Favre says he went to rehab 3 times to fight addictions

Brett Favre
Minnesota Vikings quarterback Brett Favre (4) throws in the first quarter of an NFL football game against the Green Bay Packers in Minneapolis, Sunday, Nov. 21, 2010.
Andy King | Associated Press 2010

Retired quarterback Brett Favre says he made three trips to rehabilitation centers during his Hall of Fame career to fight his dependence on painkillers and alcohol.

Favre told Sports Illustrated he took as many as 14 Vicodin at one time during the 1995 season in Green Bay. Favre won the first of his three consecutive Most Valuable Player awards that season.
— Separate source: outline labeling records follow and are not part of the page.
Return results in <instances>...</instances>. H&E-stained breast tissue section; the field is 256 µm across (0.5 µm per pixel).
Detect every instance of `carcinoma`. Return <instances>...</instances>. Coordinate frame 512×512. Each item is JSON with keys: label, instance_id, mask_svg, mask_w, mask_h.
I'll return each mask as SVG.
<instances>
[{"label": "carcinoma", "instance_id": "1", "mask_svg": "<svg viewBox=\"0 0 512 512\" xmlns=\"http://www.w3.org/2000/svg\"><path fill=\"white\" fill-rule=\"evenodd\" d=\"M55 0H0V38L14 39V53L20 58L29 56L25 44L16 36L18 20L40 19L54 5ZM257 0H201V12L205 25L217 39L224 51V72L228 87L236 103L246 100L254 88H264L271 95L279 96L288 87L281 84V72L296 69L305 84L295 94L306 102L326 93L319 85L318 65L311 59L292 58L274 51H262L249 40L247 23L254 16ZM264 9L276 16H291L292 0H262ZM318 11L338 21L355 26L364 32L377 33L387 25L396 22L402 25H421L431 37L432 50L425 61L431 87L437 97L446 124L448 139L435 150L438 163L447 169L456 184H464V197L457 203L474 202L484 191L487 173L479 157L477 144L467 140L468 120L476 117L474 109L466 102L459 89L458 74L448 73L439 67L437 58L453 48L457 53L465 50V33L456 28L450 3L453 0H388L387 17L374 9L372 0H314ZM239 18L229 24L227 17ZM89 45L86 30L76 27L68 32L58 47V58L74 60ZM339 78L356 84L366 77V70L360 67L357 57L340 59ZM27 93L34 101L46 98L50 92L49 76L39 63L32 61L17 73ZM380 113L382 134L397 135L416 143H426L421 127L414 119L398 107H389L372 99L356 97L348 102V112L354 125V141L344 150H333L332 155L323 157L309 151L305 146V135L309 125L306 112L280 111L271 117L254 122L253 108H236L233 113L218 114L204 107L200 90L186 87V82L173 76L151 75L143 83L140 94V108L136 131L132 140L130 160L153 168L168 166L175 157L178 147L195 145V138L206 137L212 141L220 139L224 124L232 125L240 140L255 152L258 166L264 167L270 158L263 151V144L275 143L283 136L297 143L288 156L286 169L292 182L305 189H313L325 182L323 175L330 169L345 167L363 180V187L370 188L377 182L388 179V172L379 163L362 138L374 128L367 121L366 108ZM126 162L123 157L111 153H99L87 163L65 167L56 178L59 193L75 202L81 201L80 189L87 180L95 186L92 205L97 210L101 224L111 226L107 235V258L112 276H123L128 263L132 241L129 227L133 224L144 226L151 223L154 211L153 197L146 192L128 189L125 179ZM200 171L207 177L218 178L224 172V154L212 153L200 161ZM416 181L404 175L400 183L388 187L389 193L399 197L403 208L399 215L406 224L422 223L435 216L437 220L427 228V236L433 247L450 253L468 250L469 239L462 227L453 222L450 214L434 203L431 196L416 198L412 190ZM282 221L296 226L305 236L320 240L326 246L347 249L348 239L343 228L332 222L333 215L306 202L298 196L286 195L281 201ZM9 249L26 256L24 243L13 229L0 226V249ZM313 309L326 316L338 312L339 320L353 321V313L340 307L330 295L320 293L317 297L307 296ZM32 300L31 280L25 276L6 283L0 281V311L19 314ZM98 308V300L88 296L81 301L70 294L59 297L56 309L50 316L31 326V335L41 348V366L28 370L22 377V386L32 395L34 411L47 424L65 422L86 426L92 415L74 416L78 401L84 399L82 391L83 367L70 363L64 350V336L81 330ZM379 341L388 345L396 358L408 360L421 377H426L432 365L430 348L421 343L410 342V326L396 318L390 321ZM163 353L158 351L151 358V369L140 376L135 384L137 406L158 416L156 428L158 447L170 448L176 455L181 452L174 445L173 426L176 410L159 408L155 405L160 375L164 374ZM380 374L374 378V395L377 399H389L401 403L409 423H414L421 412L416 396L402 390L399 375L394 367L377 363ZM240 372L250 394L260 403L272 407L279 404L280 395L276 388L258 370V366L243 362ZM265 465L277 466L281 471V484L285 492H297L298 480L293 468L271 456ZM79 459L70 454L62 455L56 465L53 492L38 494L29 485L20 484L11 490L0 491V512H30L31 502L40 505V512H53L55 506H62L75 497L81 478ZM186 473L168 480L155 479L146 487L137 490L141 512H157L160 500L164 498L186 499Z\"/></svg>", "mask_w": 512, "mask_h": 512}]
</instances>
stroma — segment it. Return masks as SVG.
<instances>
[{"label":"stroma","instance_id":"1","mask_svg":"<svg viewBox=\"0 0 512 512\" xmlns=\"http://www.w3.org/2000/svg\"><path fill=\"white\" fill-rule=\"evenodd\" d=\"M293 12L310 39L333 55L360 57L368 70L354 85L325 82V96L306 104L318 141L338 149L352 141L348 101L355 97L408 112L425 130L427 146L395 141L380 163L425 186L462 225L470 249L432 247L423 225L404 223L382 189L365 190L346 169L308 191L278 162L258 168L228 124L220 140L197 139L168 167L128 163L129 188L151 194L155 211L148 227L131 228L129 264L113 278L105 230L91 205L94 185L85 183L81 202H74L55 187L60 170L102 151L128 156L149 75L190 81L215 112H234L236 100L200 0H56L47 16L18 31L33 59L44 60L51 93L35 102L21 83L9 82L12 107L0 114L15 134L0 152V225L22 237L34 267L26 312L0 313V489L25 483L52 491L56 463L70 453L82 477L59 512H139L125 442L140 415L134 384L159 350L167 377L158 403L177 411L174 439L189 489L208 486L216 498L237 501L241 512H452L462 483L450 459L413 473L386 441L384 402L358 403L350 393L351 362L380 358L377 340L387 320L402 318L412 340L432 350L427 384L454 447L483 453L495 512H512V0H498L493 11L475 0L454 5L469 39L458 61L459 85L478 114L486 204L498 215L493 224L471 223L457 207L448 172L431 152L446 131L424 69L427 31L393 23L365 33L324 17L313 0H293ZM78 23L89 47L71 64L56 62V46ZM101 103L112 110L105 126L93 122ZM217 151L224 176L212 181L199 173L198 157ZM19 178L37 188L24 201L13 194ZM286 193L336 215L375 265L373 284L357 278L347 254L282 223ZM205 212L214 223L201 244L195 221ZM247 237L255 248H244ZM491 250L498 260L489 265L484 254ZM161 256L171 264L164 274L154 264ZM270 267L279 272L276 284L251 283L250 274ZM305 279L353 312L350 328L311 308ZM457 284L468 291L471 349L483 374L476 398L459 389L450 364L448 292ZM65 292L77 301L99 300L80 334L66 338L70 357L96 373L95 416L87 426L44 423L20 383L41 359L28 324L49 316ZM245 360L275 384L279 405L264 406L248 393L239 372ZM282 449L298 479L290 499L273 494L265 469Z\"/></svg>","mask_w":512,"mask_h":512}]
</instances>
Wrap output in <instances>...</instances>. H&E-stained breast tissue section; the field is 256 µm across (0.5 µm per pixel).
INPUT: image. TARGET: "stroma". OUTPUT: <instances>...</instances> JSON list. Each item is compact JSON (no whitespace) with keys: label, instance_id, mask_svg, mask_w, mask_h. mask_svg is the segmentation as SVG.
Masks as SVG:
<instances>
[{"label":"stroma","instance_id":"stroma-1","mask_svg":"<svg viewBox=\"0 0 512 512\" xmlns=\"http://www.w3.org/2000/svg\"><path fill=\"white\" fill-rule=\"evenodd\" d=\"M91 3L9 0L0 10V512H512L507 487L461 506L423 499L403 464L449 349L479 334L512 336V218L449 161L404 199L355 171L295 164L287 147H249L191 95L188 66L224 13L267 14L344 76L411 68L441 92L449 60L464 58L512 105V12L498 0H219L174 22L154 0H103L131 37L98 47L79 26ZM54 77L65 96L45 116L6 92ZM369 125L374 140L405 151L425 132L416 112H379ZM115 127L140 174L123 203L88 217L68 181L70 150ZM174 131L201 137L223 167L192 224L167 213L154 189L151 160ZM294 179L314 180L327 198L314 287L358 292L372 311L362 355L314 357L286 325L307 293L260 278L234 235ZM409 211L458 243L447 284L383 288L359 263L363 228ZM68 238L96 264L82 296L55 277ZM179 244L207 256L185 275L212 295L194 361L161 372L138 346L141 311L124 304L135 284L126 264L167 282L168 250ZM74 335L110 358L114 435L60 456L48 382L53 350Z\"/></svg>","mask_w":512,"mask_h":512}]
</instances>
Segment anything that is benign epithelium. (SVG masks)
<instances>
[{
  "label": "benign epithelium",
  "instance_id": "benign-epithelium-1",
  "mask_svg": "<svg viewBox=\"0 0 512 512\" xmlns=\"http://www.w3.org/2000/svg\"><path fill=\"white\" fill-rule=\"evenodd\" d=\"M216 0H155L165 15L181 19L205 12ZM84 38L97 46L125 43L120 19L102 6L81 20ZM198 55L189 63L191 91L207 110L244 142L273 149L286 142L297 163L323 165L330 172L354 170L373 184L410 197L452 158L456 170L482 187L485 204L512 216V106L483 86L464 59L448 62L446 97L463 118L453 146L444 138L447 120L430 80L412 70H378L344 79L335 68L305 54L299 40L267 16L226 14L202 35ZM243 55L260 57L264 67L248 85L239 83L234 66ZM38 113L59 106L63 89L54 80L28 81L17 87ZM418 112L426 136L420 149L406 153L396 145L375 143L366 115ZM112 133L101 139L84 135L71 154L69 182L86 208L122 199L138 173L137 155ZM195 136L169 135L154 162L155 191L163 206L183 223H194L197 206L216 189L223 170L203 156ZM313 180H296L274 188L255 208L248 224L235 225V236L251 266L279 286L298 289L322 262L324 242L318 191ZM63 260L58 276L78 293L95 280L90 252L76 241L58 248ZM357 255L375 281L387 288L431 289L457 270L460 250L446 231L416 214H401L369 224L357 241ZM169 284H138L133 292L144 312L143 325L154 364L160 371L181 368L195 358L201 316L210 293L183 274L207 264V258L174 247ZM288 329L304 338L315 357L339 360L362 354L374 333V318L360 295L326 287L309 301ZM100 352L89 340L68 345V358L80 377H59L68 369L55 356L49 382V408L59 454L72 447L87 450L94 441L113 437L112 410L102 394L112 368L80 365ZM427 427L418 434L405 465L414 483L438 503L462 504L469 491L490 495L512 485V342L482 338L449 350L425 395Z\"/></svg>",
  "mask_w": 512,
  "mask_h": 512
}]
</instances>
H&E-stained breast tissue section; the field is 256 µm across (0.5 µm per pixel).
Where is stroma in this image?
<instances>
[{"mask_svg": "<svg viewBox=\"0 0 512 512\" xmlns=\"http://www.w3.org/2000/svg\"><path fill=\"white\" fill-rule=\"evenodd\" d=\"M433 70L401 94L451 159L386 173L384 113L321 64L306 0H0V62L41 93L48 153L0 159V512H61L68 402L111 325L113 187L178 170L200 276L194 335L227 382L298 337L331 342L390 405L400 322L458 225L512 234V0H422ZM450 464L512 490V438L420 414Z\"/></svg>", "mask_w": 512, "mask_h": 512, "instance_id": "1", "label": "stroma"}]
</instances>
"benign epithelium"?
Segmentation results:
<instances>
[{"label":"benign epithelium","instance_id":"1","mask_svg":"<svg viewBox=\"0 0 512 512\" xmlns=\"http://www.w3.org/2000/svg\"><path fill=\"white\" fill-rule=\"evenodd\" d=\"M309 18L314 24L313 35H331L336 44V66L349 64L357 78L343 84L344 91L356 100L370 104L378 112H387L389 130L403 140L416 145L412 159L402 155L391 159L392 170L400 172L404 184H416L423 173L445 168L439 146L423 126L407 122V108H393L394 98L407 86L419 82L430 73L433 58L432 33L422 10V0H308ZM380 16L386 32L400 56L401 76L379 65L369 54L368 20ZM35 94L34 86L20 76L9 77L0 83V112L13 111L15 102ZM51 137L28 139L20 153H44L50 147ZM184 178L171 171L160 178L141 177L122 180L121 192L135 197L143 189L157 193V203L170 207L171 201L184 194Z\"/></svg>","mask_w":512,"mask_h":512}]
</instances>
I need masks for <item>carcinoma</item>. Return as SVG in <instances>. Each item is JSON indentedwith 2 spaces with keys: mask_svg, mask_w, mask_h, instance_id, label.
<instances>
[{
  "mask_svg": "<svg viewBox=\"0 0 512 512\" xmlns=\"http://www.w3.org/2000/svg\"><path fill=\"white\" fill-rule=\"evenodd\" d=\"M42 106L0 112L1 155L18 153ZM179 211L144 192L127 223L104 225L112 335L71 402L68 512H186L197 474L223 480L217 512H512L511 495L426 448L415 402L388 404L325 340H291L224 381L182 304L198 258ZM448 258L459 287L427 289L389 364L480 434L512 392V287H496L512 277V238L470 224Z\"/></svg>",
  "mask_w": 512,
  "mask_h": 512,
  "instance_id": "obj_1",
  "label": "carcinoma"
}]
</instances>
"It is really amazing, as I think back, how well I played that year," Favre said. "That was an MVP year for me. But that year, when I woke up in the morning, my first thought was, 'I gotta get more pills.'"

Favre said his issues with pills caused him to spend 28 days at a center in Rayville, Louisiana, in the early 1990s. Favre also says he spent 28 days in rehab "strictly for drinking" in 1998. The story also mentions a previously reported 72-day stint at a Kansas City rehab center in the mid-1990s to get off Vicodin.

"When I drank, I drank to excess," Favre said. "So when I went in the second time, to the place in Kansas, I remember vividly fighting them in there. They said drinking was the gateway drug for me, and they were right, absolutely right, but I wouldn't admit it. I will never forget one of the nurses. I had it all figured out. I fought with this nurse all the time. I would not admit the drinking problem. At the end, she said to me, 'You'll be back.'

"I was back. 1998. Guess who was waiting there when I walked in — that same nurse."

The Packers, through a spokesman, declined comment. The front office and coaching staff has turned over several times over the last 20 years.

Favre played in the NFL from 1991-2010 and was inducted into the Pro Football Hall of Fame in 2016.